Bardziej skomplikowany jest przypadek Michała Bartkowiaka, który z metalową płytką w nodze gra już od kilku miesięcy. To efekt skomplikowanego złamania nogi, którego 18-latek doznał jeszcze w 2014 roku. Zawodnik wrócił do gry po kilku miesiącach przerwy, ale mimo to często odczuwał ból kontuzjowanej nogi. Z tego powodu opuścił już kilka ważnych spotkań. Były trener Śląska Tadeusz Pawłowski kilka miesięcy temu przyznał, że Bartkowiak zabiegowi usunięcia płytki może poddać się w grudniu 2015 roku tak, aby być już gotowym do gry wiosną. Ostatecznie Śląsk nie wysłał jednak młodego piłkarza na zabieg.

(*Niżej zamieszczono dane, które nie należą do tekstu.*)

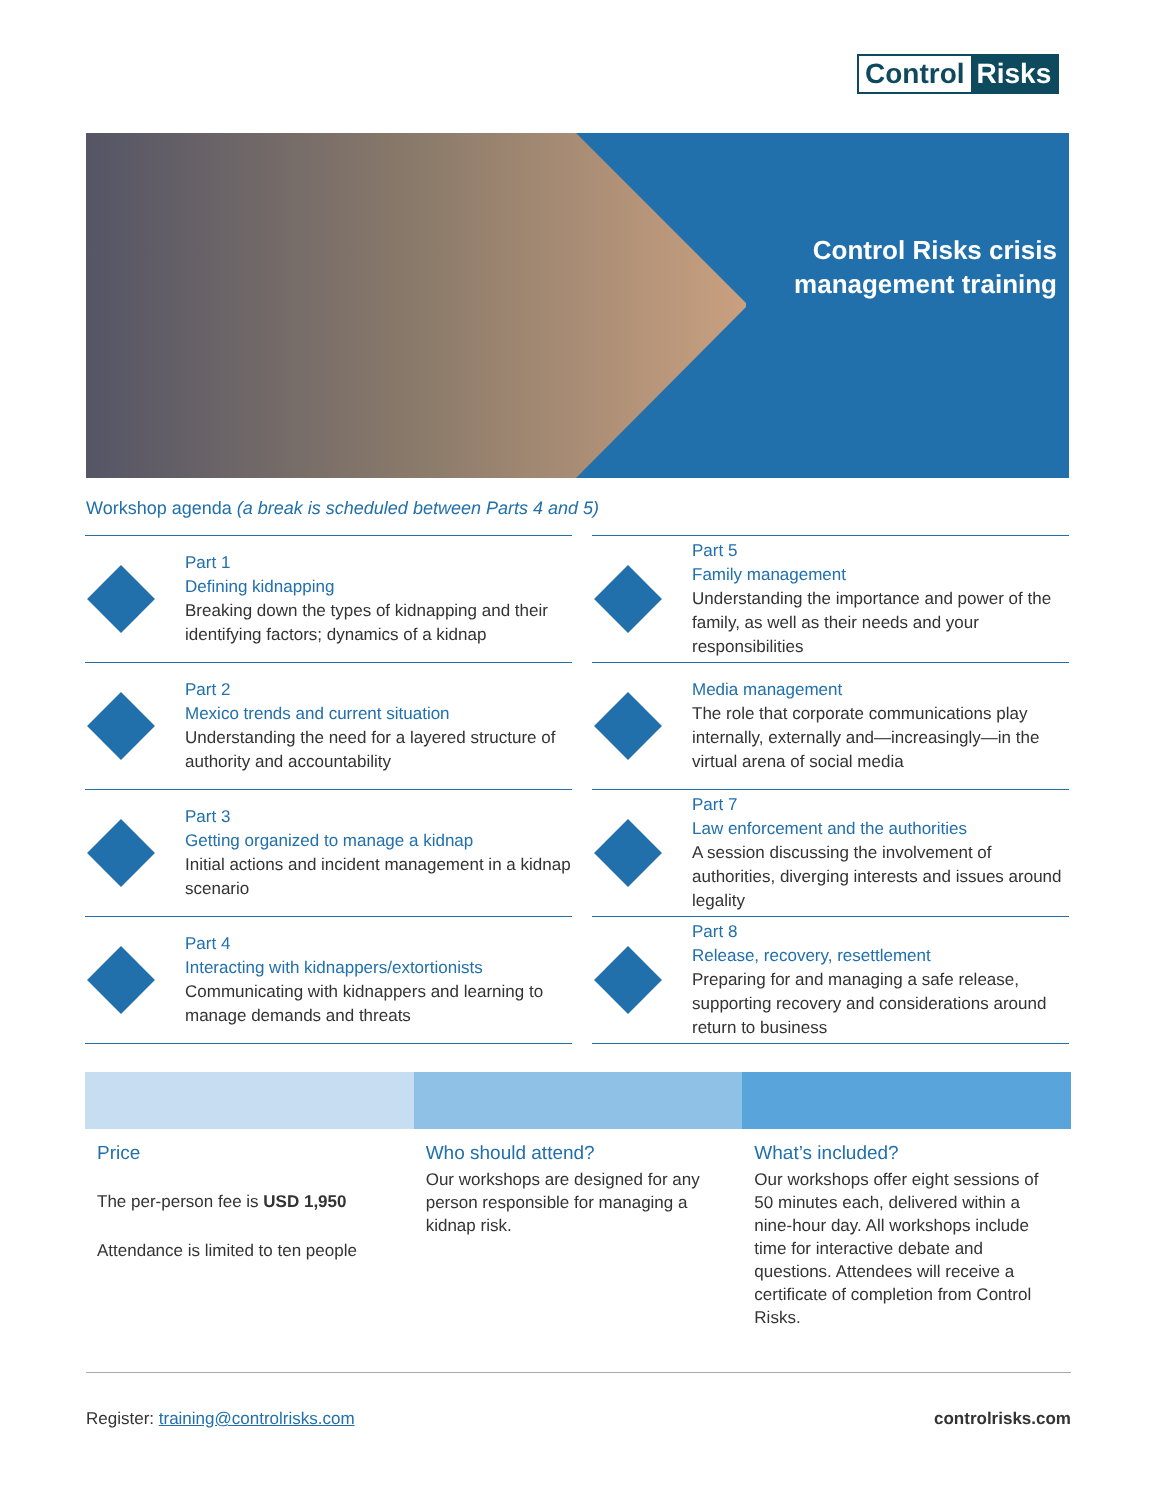Control Risks
Control Risks crisis
management training
Workshop agenda (a break is scheduled between Parts 4 and 5)
Part 1
Defining kidnapping
Breaking down the types of kidnapping and their identifying factors; dynamics of a kidnap
Part 5
Family management
Understanding the importance and power of the family, as well as their needs and your responsibilities
Part 2
Mexico trends and current situation
Understanding the need for a layered structure of authority and accountability
Media management
The role that corporate communications play internally, externally and—increasingly—in the virtual arena of social media
Part 3
Getting organized to manage a kidnap
Initial actions and incident management in a kidnap scenario
Part 7
Law enforcement and the authorities
A session discussing the involvement of authorities, diverging interests and issues around legality
Part 4
Interacting with kidnappers/extortionists
Communicating with kidnappers and learning to manage demands and threats
Part 8
Release, recovery, resettlement
Preparing for and managing a safe release, supporting recovery and considerations around return to business
Price
The per-person fee is USD 1,950
Attendance is limited to ten people
Who should attend?
Our workshops are designed for any person responsible for managing a kidnap risk.
What’s included?
Our workshops offer eight sessions of 50 minutes each, delivered within a nine-hour day. All workshops include time for interactive debate and questions. Attendees will receive a certificate of completion from Control Risks.
Register: training@controlrisks.com
controlrisks.com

- W przypadku Michała Bartkowiaka nie mamy jeszcze precyzyjnych informacji o tym, jak długo może potrwać przerwa w grze po takim zabiegu. Musimy rozegrać to mądrze. Jego przypadek będziemy jeszcze konsultować ze specjalistami. Możliwe, że do tematu wrócimy dopiero po zakończeniu rundy, bo Bartkowiak bardzo chce grać i trenować. Zakładając, że Śląsk awansuje do górnej ósemki, zabieg Bartkowiaka może być przeprowadzony wcześniej. Jeżeli o utrzymanie będziemy walczyć do końca, zawodnik będzie musiał poczekać do końca sezonu - tłumaczył szkoleniowiec Śląska.
Śląsk od 7 stycznia przygotowuje się do rundy wiosennej. Pierwszy mecz o punkty rozegra 12 lutego. Rywalem wrocławian będzie Wisła Kraków.